The Marin Community Foundation has contributed $250,000 to this effort. "We are so proud to once again partner with Homeward Bound, both by providing support to its The Next Key project and by helping bring HomeAid on board," said Thomas Peters, president and CEO of the foundation. "This effort will build on the wonderful success Homeward Bound has had with its New Beginnings shelter by enabling even more people to thrive."
HomeAid chapters nationwide partner with service providers to build or renovate transitional housing for the temporarily homeless. They also serve as a liaison between local homeless service organizations and residential builders. To date, HomeAid has completed 101 shelter projects with another 36 in development, totaling more than 2,400 shelter beds nationally.
Launched by the Building Industry Association of Orange County in 1989 under the auspices of the Building Industry Association of Southern California, HomeAid is designed to allow homebuilders to give back to their communities by doing what they do best - build - while helping address the growing problem of homelessness.

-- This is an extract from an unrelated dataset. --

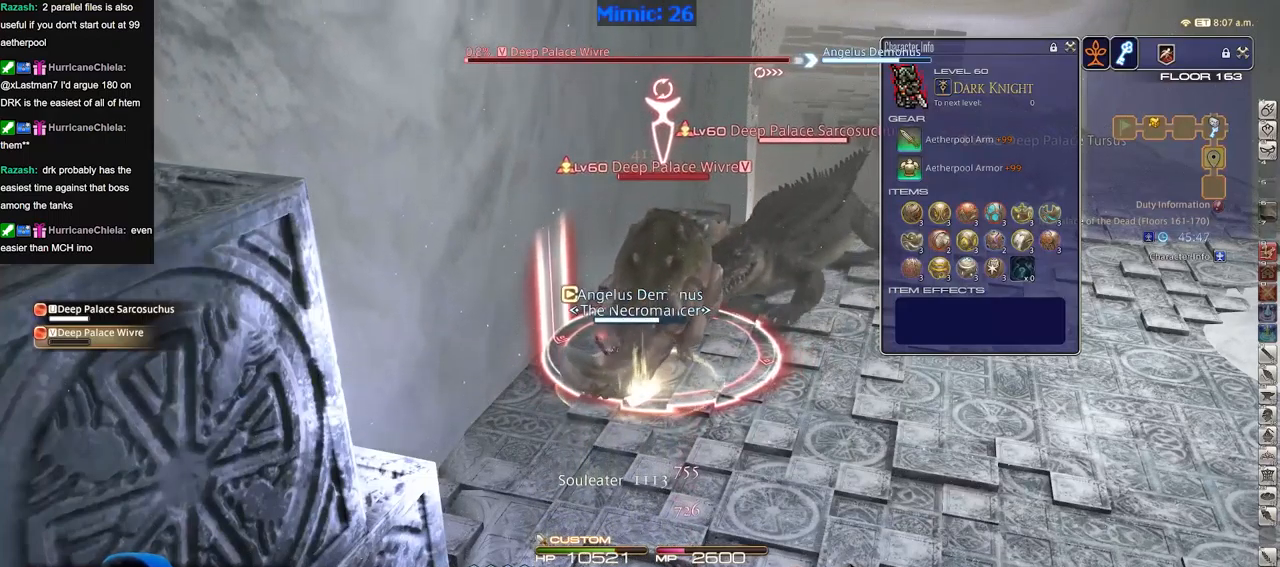
{"keys": [], "events": [[401, "tab", "down"], [501, "tab", "up"]]}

"HomeAid has worked in California and it's working across the country because builders don't just build homes, they build communities. They are making a life-saving difference," says Michael Lennon, the CEO and president of HomeAid America and one of its founding members. "The building industry is not only incredibly generous, they also have a vision and commitment to helping others. It's an incredible gift," Lennon says.
HomeAid Northern California, sponsored by the HBA of Northern California, has donated nearly $2 million to help build and renovate residences for transitionally homeless men, women, and children.